博客作者 canadian pharmaceuticals
Wonderful items from you, man. I’ve understand your stuff prior to and you’re simply too great. I really like what you have bought right here, certainly like what you’re stating and the way in which during which you say it. You’re making it enjoyable and you continue to care for to keep it sensible. I cant wait to learn much more from you. This is actually a wonderful site.
博客作者 24 hour pharmacy
I am not sure where you are getting your info, but great topic. I needs to spend some time learning more or understanding more. Thanks for great information I was looking for this information for my mission.
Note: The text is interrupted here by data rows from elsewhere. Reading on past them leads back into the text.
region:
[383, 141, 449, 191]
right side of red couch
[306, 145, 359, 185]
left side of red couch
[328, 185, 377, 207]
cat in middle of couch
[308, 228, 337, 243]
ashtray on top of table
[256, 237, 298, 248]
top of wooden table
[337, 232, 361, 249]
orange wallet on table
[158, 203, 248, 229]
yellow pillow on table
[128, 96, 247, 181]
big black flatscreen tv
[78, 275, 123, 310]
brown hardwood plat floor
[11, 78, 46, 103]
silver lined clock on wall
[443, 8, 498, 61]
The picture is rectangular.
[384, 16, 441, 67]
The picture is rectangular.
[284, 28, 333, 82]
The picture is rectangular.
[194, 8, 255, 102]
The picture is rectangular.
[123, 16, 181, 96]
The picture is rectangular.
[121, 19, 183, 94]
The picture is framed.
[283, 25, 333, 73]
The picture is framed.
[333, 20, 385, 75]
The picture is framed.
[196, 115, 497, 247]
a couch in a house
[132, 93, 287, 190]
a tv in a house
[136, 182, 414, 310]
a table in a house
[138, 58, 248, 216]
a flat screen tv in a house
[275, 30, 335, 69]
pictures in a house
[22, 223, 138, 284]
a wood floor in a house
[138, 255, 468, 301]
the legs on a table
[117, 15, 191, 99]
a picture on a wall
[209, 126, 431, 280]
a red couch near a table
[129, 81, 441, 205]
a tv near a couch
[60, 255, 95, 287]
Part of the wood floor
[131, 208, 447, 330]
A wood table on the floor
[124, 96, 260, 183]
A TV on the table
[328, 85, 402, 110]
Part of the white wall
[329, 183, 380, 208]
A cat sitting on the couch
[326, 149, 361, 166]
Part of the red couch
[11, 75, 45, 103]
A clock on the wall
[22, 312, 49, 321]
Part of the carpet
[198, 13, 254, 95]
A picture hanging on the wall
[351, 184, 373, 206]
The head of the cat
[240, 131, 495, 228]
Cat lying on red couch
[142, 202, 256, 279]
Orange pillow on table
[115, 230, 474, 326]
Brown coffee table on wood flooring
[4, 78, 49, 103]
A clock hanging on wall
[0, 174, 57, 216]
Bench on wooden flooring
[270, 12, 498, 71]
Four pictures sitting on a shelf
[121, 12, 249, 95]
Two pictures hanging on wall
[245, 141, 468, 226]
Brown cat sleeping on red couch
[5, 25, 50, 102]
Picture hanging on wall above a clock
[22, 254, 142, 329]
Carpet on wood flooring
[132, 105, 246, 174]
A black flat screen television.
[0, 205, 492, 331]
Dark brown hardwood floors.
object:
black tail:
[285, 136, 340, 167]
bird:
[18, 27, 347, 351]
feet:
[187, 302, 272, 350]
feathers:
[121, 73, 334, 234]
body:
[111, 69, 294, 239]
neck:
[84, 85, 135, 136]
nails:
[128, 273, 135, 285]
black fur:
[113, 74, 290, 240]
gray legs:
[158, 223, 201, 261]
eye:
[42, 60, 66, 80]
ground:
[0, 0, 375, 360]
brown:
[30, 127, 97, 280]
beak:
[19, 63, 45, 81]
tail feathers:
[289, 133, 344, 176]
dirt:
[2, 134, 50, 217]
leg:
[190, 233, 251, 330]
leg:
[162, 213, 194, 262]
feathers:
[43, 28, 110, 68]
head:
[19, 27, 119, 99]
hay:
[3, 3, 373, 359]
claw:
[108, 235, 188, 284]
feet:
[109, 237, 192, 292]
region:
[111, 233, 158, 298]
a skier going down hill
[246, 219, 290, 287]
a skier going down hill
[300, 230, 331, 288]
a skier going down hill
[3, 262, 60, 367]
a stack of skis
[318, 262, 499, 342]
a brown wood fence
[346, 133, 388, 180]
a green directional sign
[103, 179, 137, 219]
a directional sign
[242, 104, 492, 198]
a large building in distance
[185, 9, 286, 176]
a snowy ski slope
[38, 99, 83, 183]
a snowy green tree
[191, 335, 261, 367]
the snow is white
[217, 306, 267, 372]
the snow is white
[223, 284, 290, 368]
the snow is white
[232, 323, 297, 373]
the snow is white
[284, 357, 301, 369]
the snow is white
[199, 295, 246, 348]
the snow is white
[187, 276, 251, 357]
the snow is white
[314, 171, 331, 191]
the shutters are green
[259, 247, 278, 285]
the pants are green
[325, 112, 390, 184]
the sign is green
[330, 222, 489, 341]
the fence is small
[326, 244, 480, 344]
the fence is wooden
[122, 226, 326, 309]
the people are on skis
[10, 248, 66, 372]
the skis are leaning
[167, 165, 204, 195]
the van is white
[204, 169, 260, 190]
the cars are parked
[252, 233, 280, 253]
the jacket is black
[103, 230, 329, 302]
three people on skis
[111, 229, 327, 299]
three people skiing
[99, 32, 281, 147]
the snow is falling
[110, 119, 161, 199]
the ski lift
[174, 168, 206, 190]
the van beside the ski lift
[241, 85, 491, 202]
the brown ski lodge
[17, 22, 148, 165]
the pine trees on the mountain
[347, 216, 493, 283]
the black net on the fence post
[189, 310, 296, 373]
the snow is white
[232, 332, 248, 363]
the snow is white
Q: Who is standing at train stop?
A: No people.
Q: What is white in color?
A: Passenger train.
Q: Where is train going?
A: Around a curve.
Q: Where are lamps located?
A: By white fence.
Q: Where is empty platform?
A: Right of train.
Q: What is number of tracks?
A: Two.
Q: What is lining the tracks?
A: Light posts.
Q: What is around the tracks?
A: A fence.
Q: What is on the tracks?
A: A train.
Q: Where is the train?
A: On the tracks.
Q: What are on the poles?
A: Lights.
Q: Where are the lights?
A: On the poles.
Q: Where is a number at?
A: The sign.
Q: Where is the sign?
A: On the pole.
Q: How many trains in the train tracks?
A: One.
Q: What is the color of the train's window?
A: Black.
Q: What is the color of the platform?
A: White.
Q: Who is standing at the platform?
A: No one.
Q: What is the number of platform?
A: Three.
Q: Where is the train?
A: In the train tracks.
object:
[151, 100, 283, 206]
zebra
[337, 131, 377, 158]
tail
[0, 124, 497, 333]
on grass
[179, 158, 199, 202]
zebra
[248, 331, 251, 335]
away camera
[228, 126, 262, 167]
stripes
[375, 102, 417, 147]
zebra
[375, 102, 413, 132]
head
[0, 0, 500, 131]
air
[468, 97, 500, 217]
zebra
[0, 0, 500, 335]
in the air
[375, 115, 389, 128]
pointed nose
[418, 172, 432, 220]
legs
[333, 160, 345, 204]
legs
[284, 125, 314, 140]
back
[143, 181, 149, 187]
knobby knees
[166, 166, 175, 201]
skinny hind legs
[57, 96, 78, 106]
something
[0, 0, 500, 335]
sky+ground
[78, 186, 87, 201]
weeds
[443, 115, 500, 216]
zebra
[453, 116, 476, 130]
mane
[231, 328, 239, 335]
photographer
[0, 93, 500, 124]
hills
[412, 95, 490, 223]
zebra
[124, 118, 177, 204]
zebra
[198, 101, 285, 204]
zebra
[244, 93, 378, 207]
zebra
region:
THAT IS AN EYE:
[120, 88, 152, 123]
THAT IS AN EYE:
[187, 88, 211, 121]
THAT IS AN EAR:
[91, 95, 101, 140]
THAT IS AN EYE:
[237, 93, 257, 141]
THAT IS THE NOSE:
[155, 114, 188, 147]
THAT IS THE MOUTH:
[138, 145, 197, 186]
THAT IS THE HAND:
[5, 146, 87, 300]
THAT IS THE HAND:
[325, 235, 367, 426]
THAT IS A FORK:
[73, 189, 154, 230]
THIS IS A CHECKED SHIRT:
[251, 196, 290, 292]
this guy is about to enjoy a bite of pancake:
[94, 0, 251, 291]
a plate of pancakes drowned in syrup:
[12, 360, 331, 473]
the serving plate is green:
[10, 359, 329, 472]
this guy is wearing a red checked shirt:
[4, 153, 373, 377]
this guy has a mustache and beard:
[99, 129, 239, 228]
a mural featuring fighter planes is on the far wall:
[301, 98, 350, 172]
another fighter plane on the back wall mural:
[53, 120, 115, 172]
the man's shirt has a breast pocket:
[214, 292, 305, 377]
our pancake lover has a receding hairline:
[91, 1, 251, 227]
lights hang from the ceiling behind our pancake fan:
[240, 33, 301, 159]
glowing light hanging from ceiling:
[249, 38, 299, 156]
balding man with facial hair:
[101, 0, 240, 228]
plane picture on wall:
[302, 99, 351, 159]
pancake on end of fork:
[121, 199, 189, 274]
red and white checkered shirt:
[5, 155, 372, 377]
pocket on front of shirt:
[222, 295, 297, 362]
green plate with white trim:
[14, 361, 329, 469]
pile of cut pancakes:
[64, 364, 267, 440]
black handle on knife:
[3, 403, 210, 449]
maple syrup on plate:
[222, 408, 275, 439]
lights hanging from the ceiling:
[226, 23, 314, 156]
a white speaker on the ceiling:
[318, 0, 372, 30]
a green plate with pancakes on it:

博客作者 canadian pharmaceuticals online safe
Generally I don’t learn post on blogs, but I would like to say that this write-up very forced me to try and do so! Your writing taste has been amazed me. Thanks, very nice post.
博客作者 canada pharmaceuticals online
Hi, i think that i saw you visited my web site so i came to go back the want?.I’m trying to find things to enhance my website!I assume its ok to use some of your ideas!!
博客作者 free porn sex
He lifts his head from its bowed stance and looks into the eyes of his father wanting some acknowledgement.